Jenny carefully lays out her outfit on the bed. Through the flimsy walls, she can hear her sister doing the same in the next room. She knows Joan will emerge from the other side, all dolled up in a tantalising little black number. There will be lots of makeup, a tiny bag, lace, high heeled shoes and dangling earrings. Jenny on the other hand will simply pull her stringy blond hair into an unassuming bun; she’ll wear her flat black shoes and her standard yellow jacket. The younger sister will head out to become the life of many parties hitting the city tonight. She’ll dance and drink, and will surrender to the celebrations. The older sister will fret and worry, and spend the whole night on her feet. She dreads people like Joan on days like this. She is sure she’ll have to make at least a dozen arrests tonight. She desperately hopes Joan won’t be one of them. From across the wallpaper Joan can’t stop talking about her big plans for the end of the year; for Jenny it promises to be a long, hard wait till 2008.

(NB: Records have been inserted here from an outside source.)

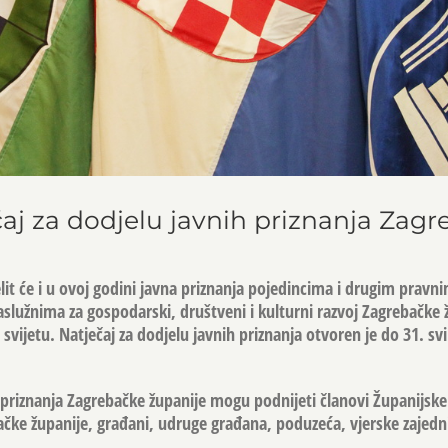
aj za dodjelu javnih priznanja Zag
lit će i u ovoj godini javna priznanja pojedincima i drugim prav
užnima za gospodarski, društveni i kulturni razvoj Zagrebačke ž
 svijetu. Natječaj za dodjelu javnih priznanja otvoren je do 31. sv
h priznanja Zagrebačke županije mogu podnijeti članovi Županijske
ačke županije, građani, udruge građana, poduzeća, vjerske zajedn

His birthdays were never as special as other peoples. Friends and family often pointed out how wonderful it must be to have the whole world celebrate with him, but these words hardly ever comforted him. Even as a child he understood his anonymity, being reduced to celebrating his being with a drunken, wasted world.
She has a shabby little calendar next to her bed. It is the kind that is full of cute little kittens and puppies, rolling around a green garden with a beach ball, or in a basket, or sitting in a pair of red converse shoes. It is full of little notes, scratched across in her untidy hand. Each little cluster spells out the important or interesting events of the year, and her living them. She looks at the calendar intently: soon she’ll cross out the last day of the year. It’s something she looks forward to every year: at the other end a clean canvas awaits her. This year is going to be bright, she decides.